It is respectfully submitted that the applicant has not been in breach of immigration laws. The applicant is in a durable relationship with an EEA national, and therefore has a right to reside in the UK under Regulation 8(5) of the Immigration (European Economic Area) Regulations 2006. The SSHD was in possession of the applicant’s partner’ Irish passport and was satisfied that the applicant was in a durable relationship with the EEA national. The application should therefore not have been refused under E-LTRP.2.2. As there were no other grounds of refusal in respect of the application made under the Immigration Rules, further leave to remain should have been granted.

2.	The applicant should have been issued with a residence card under the EEA Regulations

It is also submitted that it is erroneous to suggest that the applicant no longer has any known basis of stay in the United Kingdom. As mentioned, the applicant has a right of residence under the Immigration (EEA) Regulations 2006. Please note that there is no requirement that an application form be submitted. The SSHD therefore had all the necessary documentation to be in a position to issue the applicant with confirmation of his right to reside under the Regulations and has failed to do so. If the SSHD was not satisfied that the applicant met the Immigration Rules, a residence card should have been granted in the alternative_


----------



## Joppa (Sep 7, 2009)

kiwi1982 said:


> Hi Joppa
> 
> Here is the general outline of the refusal and how the immigration consultancy plan to seek reconsideration:
> 
> ...


Some muddled thinking in trying to cover up the immigration advisor's own mistakes.
They (you) should not have applied for spouse visa under UK immigration rules, as your partner isn't considered 'settled' in UK (less than 5 years' residence). Your original application should have been for residence card under Immigration (EEA) regulations 2006, on form EEA2. They (the firm) cannot accuse UKBA of not switching the application from spouse to residence card, as it's not their job, and wrong form and application have been submitted. So you were correctly turned down.


----------



## kiwi1982 (Jul 20, 2012)

Joppa said:


> Some muddled thinking in trying to cover up the immigration advisor's own mistakes.
> They (you) should not have applied for spouse visa under UK immigration rules, as your partner isn't considered 'settled' in UK (less than 5 years' residence). Your original application should have been for residence card under Immigration (EEA) regulations 2006, on form EEA2. They (the firm) cannot accuse UKBA of not switching the application from spouse to residence card, as it's not their job, and wrong form and application have been submitted. So you were correctly turned down.

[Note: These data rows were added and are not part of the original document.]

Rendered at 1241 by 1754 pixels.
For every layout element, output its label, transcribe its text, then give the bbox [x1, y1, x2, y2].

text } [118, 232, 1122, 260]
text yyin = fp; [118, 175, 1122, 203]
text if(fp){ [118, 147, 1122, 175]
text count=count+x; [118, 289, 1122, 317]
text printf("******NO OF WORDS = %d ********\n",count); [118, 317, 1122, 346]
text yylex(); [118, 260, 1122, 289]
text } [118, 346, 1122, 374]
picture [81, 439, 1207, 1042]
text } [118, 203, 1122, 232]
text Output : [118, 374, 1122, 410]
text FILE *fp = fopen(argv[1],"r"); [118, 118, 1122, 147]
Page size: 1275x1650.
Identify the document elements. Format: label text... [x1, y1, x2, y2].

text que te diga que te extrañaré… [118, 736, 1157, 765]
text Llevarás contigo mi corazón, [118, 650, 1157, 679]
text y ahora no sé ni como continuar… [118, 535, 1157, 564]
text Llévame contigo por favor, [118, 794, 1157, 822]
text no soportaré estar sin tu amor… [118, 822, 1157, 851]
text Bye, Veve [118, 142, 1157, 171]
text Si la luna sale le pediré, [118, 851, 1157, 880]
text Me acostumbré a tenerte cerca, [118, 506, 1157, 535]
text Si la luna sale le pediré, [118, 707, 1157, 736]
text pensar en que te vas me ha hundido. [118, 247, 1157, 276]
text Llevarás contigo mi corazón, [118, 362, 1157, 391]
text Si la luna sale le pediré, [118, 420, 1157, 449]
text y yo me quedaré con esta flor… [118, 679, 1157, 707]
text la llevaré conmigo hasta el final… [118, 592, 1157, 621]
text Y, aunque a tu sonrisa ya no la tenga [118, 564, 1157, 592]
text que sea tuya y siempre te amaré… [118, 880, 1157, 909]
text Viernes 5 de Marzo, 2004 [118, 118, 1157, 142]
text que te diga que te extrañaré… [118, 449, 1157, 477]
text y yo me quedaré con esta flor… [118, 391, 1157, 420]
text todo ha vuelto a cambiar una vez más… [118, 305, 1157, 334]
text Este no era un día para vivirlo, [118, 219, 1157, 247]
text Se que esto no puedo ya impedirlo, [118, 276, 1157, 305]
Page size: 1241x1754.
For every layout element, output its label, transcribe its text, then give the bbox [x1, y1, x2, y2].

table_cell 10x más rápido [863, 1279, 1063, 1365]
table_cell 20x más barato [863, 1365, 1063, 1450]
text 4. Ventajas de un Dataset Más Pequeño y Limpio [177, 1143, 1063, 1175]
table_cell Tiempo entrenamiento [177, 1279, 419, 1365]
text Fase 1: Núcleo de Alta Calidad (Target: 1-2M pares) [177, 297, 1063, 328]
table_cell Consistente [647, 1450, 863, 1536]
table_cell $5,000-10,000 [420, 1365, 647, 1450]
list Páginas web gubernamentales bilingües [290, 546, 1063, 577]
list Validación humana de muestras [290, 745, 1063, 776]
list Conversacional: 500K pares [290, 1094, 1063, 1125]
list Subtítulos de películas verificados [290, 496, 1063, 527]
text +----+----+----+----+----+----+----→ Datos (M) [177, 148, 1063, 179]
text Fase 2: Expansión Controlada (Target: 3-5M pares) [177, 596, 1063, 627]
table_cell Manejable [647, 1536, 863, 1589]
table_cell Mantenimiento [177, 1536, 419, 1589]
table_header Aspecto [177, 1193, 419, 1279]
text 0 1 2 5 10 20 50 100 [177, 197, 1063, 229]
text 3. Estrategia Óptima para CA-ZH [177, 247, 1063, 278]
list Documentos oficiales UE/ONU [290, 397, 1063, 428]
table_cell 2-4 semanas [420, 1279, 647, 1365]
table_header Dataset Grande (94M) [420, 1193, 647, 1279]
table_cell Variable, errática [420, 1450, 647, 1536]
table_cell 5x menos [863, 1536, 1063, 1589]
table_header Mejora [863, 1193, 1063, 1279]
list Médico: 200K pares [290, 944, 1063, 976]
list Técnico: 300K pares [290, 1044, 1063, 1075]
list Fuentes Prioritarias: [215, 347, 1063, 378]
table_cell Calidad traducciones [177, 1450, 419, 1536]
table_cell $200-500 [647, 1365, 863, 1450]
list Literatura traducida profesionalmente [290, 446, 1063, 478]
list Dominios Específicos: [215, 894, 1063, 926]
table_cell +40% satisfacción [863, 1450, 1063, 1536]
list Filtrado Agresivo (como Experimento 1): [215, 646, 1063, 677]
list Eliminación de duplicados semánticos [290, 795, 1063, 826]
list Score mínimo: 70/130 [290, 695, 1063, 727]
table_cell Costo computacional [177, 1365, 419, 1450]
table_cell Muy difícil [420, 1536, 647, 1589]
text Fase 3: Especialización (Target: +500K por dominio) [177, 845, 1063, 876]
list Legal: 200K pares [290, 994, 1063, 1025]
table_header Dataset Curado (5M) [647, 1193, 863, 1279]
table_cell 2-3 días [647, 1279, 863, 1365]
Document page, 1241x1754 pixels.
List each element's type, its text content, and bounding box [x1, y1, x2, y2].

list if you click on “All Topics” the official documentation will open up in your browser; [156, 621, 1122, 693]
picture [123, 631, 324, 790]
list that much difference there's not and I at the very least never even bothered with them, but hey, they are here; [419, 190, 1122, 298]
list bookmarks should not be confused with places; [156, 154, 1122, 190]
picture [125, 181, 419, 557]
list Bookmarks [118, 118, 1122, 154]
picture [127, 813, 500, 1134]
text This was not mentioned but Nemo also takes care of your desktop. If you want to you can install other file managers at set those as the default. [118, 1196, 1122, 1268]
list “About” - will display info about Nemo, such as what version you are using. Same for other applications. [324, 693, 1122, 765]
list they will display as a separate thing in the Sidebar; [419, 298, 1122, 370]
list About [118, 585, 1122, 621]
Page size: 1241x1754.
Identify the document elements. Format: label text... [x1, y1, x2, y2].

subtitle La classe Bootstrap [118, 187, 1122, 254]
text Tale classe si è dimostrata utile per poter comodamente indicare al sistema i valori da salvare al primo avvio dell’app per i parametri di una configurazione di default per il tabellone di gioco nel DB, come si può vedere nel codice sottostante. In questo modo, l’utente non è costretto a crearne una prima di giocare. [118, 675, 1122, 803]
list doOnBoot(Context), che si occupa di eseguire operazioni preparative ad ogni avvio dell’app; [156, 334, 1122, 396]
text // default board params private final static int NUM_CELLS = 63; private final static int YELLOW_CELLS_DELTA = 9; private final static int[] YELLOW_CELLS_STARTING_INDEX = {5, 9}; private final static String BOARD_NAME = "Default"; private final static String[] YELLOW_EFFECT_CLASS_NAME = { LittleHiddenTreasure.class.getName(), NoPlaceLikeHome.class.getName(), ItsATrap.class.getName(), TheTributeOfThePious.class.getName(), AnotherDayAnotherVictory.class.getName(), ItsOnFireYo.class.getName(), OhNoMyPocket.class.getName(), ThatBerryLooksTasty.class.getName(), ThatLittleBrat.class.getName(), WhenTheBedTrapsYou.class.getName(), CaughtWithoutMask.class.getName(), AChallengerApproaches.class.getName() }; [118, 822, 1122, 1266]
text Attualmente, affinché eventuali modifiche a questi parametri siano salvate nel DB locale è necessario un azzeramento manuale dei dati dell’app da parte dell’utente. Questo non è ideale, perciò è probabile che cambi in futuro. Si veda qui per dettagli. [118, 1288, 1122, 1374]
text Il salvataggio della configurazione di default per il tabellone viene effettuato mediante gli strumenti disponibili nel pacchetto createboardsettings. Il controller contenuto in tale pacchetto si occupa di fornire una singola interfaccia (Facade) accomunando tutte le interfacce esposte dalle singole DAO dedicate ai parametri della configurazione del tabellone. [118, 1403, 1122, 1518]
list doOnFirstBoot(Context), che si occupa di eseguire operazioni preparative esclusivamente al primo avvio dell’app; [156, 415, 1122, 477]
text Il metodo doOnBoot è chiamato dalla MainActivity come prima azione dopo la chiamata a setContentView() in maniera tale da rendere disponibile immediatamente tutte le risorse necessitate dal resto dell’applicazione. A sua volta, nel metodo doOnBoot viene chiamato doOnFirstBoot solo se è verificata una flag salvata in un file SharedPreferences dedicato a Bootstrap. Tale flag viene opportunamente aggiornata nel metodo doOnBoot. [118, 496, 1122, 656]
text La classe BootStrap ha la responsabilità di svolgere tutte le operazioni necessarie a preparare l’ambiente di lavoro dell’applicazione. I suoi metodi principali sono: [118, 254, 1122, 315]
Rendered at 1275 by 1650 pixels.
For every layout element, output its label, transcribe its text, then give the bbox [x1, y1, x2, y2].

So in order to re-apply I need to leave the country and apply for a residence card using an EEA2 form?

Could I apply for this from France?


----------



## Joppa (Sep 7, 2009)

kiwi1982 said:


> So in order to re-apply I need to leave the country and apply for a residence card using an EEA2 form?
> 
> Could I apply for this from France?


This is a grey area.
You could claim you are now here under EU rules as family member of an EU citzien exercising treaty rights, and apply on EEA2.
Or leave UK (as your Tier 5 has expired) and apply for EEA family permit (you cannot apply for residence card from abroad). France is a possibility, but it's usually not so straightward as you may have to make postal application and wait for your permit to be returned by post, while you stay at a hotel, for example. Find out on UK Border Agency | France how you apply in France.


----------